## Material for the task
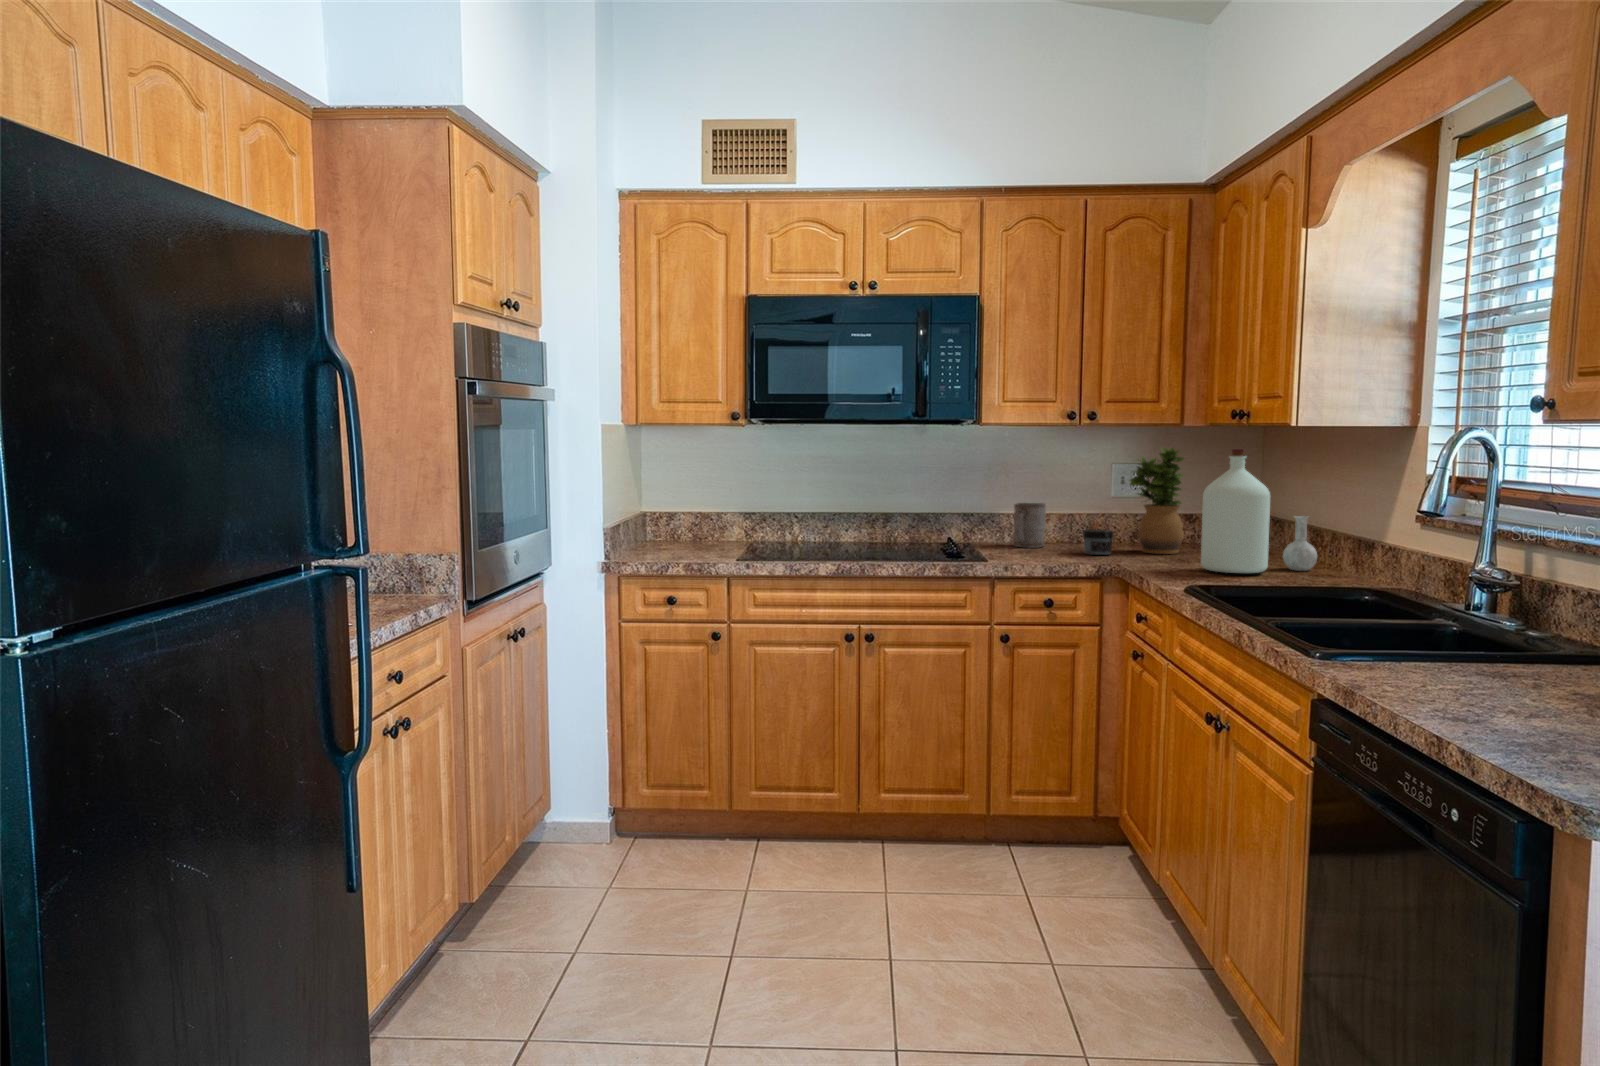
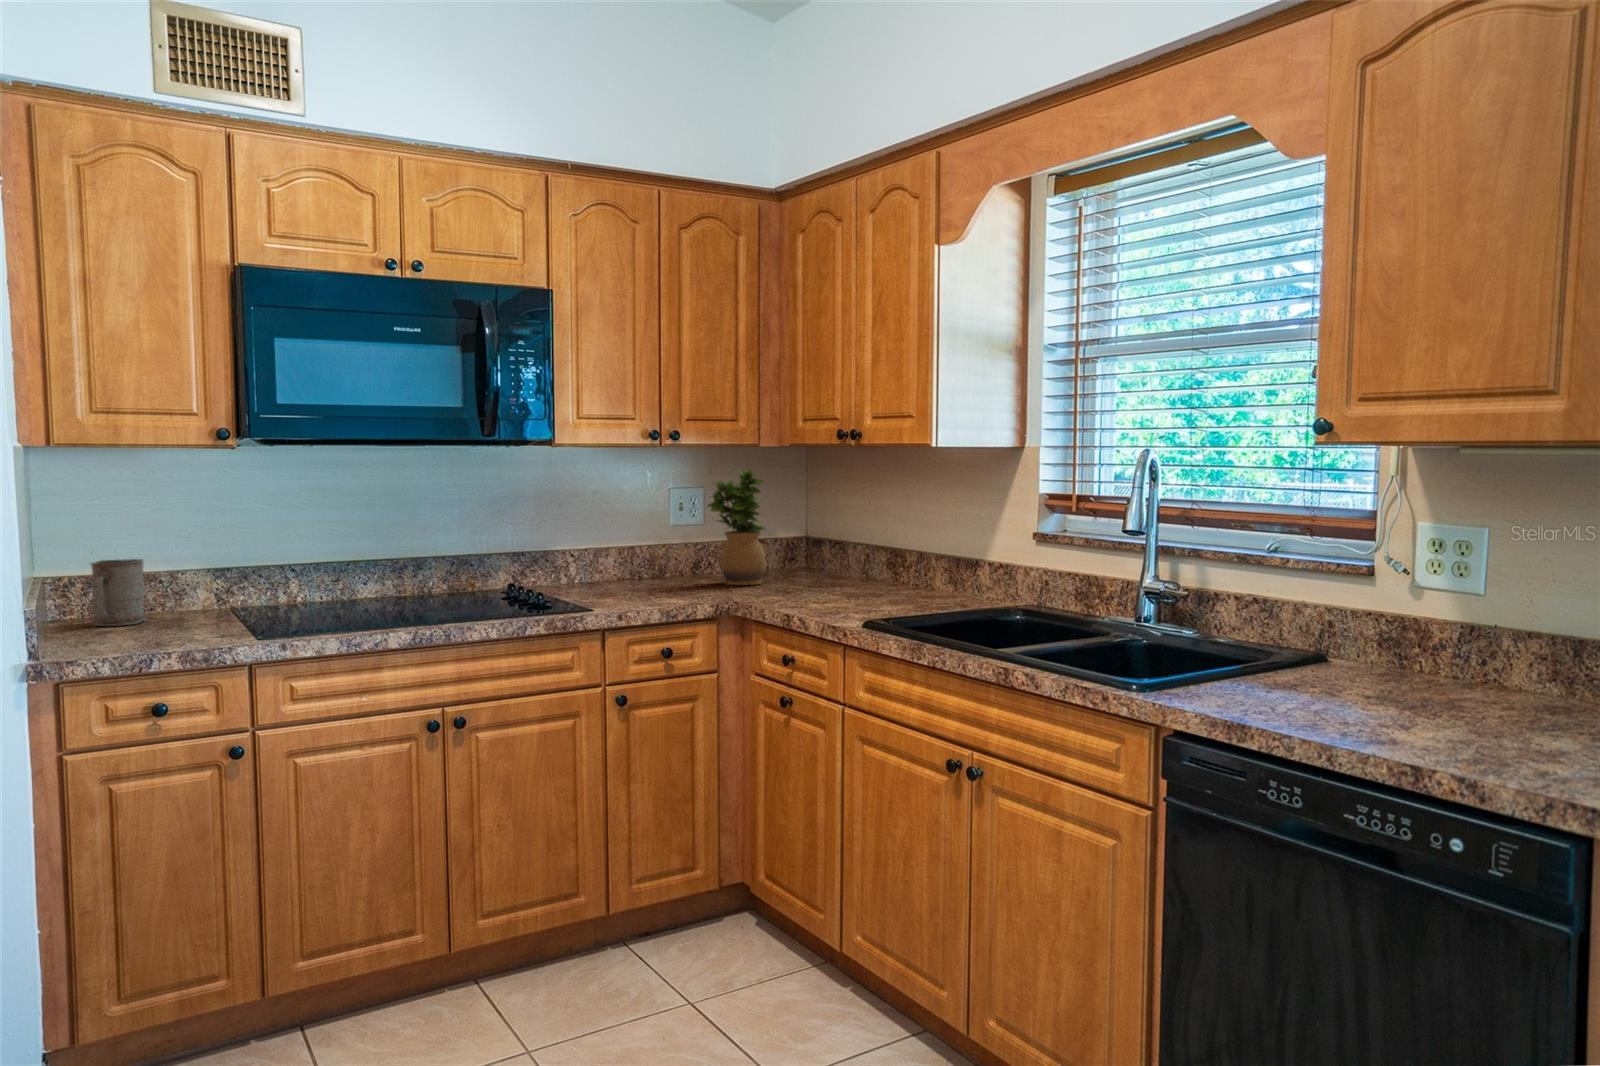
bottle: present [1201,449,1317,573] -> none [817,471,911,599]
mug: present [1013,503,1046,547] -> present [91,559,145,626]
jar: present [1083,529,1114,555] -> none [671,563,706,592]

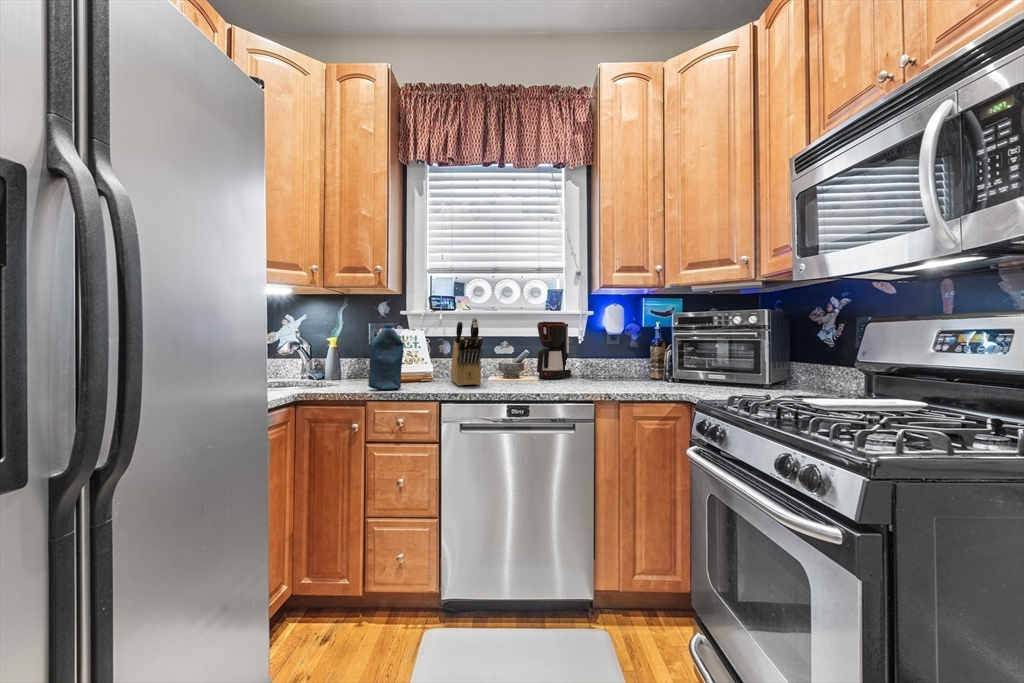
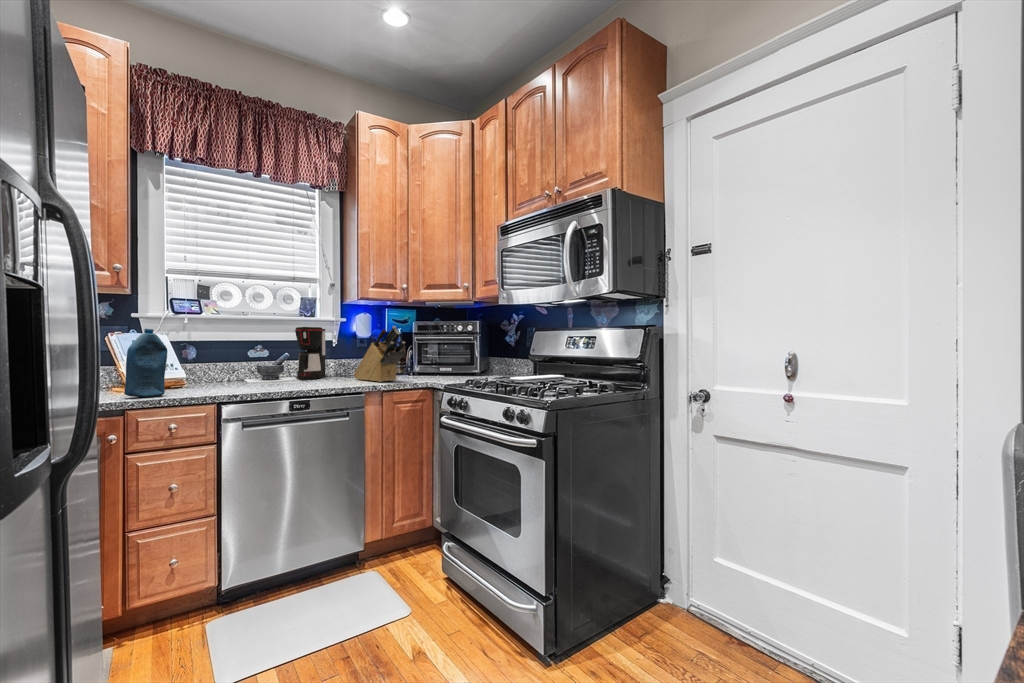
knife block: present [451,318,482,386] -> present [354,326,405,382]

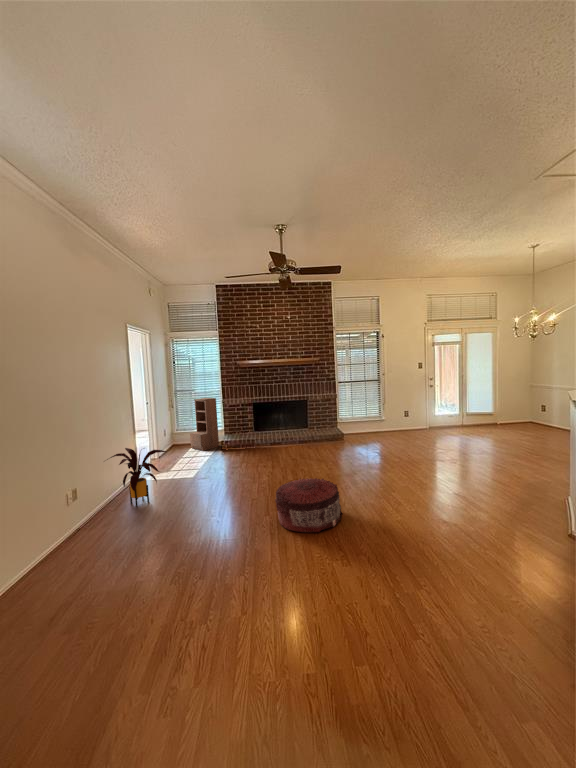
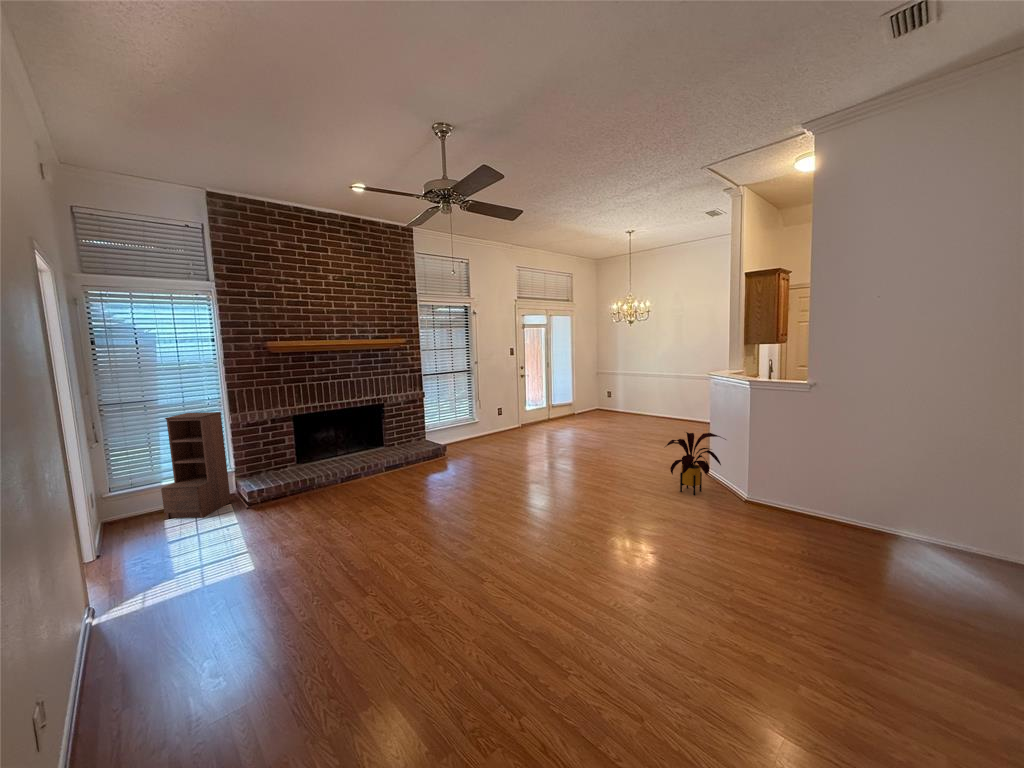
house plant: present [107,448,166,506] -> present [665,432,726,495]
pouf: present [275,478,343,532] -> none [505,515,599,603]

## The problem
The expected output is an exact retyping of the lines from the line with "knife block: present" through the last line of the data, with both ends kept and the pictures dropped.

## Reply
knife block: present [451,318,482,386] -> present [354,326,405,382]

house plant: present [107,448,166,506] -> present [665,432,726,495]
pouf: present [275,478,343,532] -> none [505,515,599,603]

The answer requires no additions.